Narayana Murthy feels that standards have dipped at the IITs

Narayana Murthy
Ahmedabad, Jul 20: Have the prestigious Indian Institutes of Technology really lost their sheen? Well, Narayan Murthy, the chief mentor of Infosys believes it indeed has.

Speaking at IIT-Gandhinagar, Murthy said that the IITs are no longer the quality institutions they were in the 60s and 70s. Stating that the IITs and IIMs have had very few world-class researches coming out of them in the decade gone by, he said, "In 2004, China produced 2,652 PhDs in computer science and in that year the figure was 24 in our country."
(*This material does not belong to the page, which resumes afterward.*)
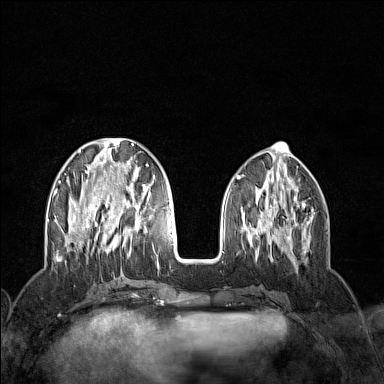
Breast MRI (dynamic contrast-enhanced), one axial slice; dynamic contrast-enhanced series, time point 2 of 7 at this slice position (early post-contrast); 1.5 T; TE 1.8 ms, TR 5 ms; 1 mm slice thickness; 384 × 384 image matrix, field of view 300 × 300 mm. Female patient.
Structures marked on this image (semi-automatically segmented with operator editing):
- enhancing-tissue mask used for the functional tumour volume (all voxels passing the contrast-enhancement thresholds inside the analysis volume; usually the tumour): box from (x=53, y=138) to (x=157, y=255) px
He added, "This is truly worrisome. Focus on researches has diminished in the IITs and they have become just a teaching institution and we all know that it is not the way to go about it."

Stressing that IITs are no longer having the sheen of the old days, the Indian IT legend, "In the last 15 to 20 years, IITs have lost all the sheen that they had once upon a time. In 1967, at the electrical engineering department of IIT-Kanpur there were about 60 to 70 students registered for PhD. But today, at the same department if there are five PhD students joining in a year, that would be fantastic."
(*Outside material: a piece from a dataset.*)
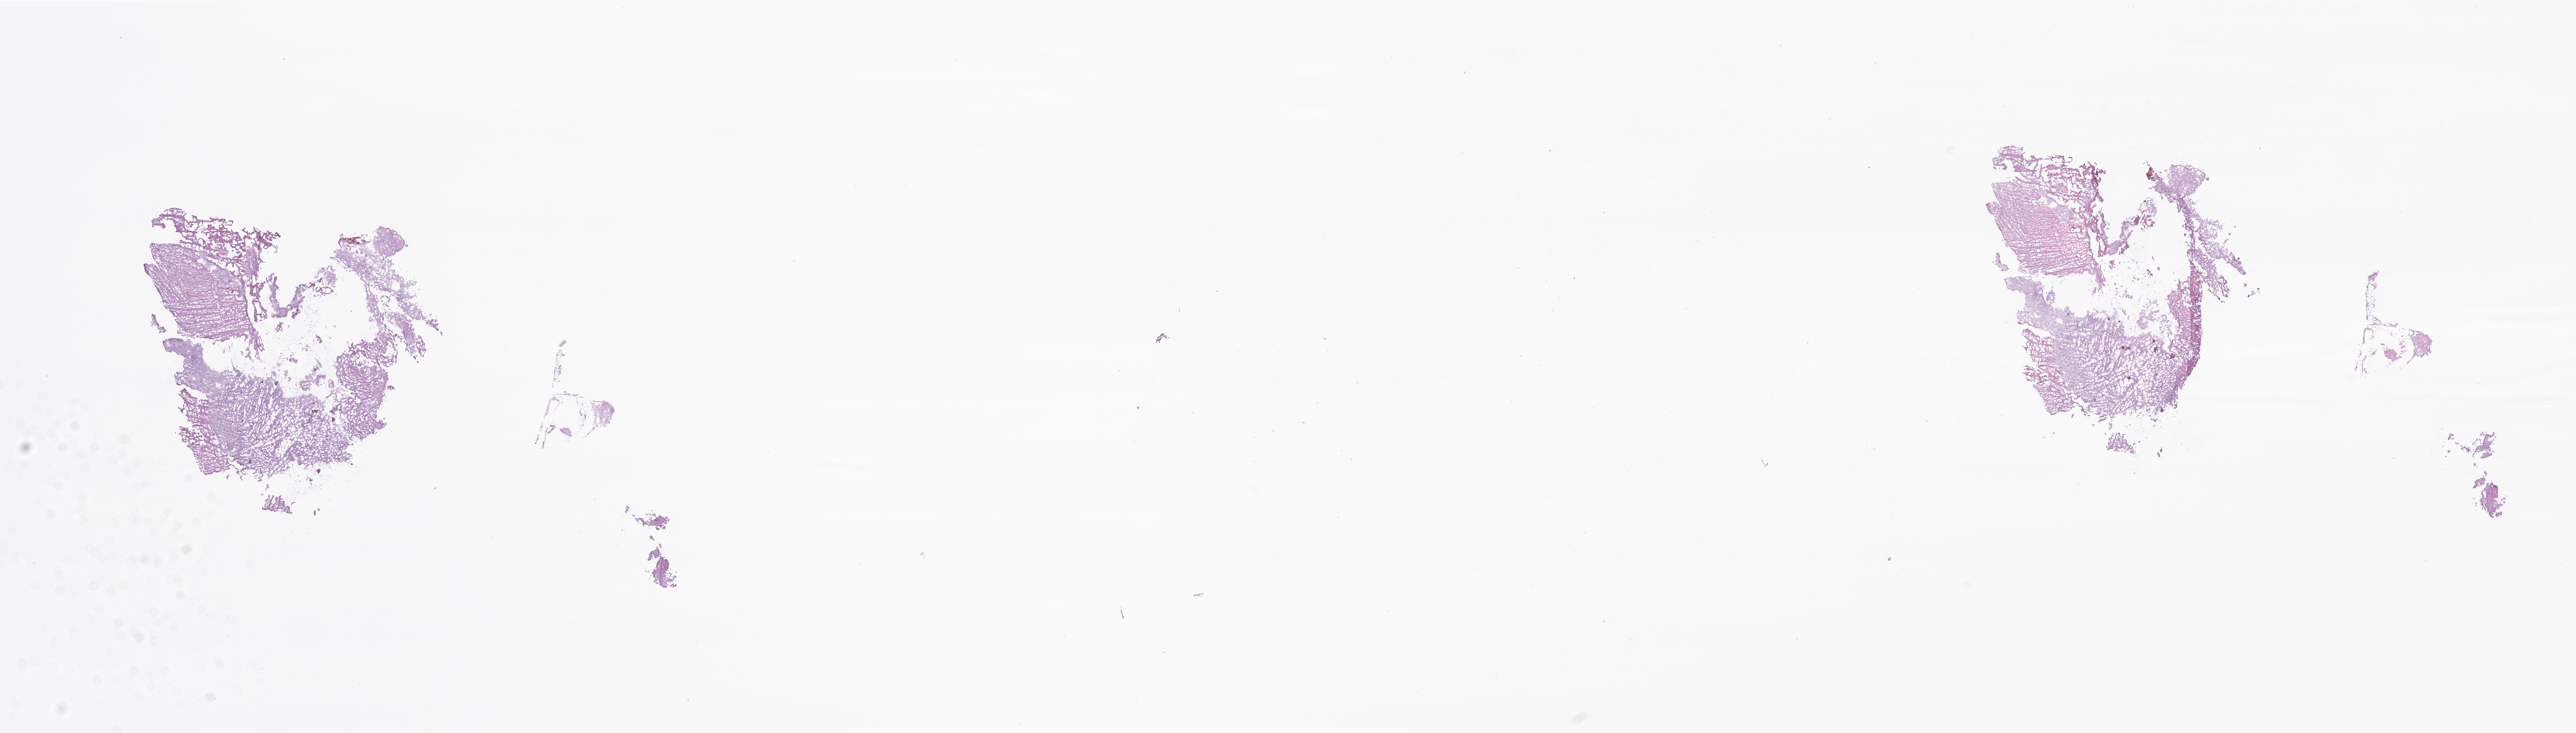
Whole-slide image, H&E stain of tumor tissue from the brain — low-resolution overview of the scanned area, about 33.1 x 9.4 mm, cryosection (OCT / tissue freezing medium). Patient: male, age 617 days (about 1.7 years).
- diagnosis (ICD-O-3 morphology term): Dysembryoplastic neuroepithelial tumor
Murthy also said that even the best scholars from the IITs feel at sea when they pursue researches in institutes like the MIT and Harvard. He said, "The primary difference that I have found between the system of education in India and other countries, particularly the US, is that they focus on problem solving and relating theories to reality around them. These two things are lacking in the education system in India."

Attributing the drop in the high standards of IITs to the boom in the number of coaching classes for joint entrance examinations, he said, "Today, students prepare hard for a year solving sample questions for IIT-JEE. One of these samples matches in the entrance examination and they crack the test."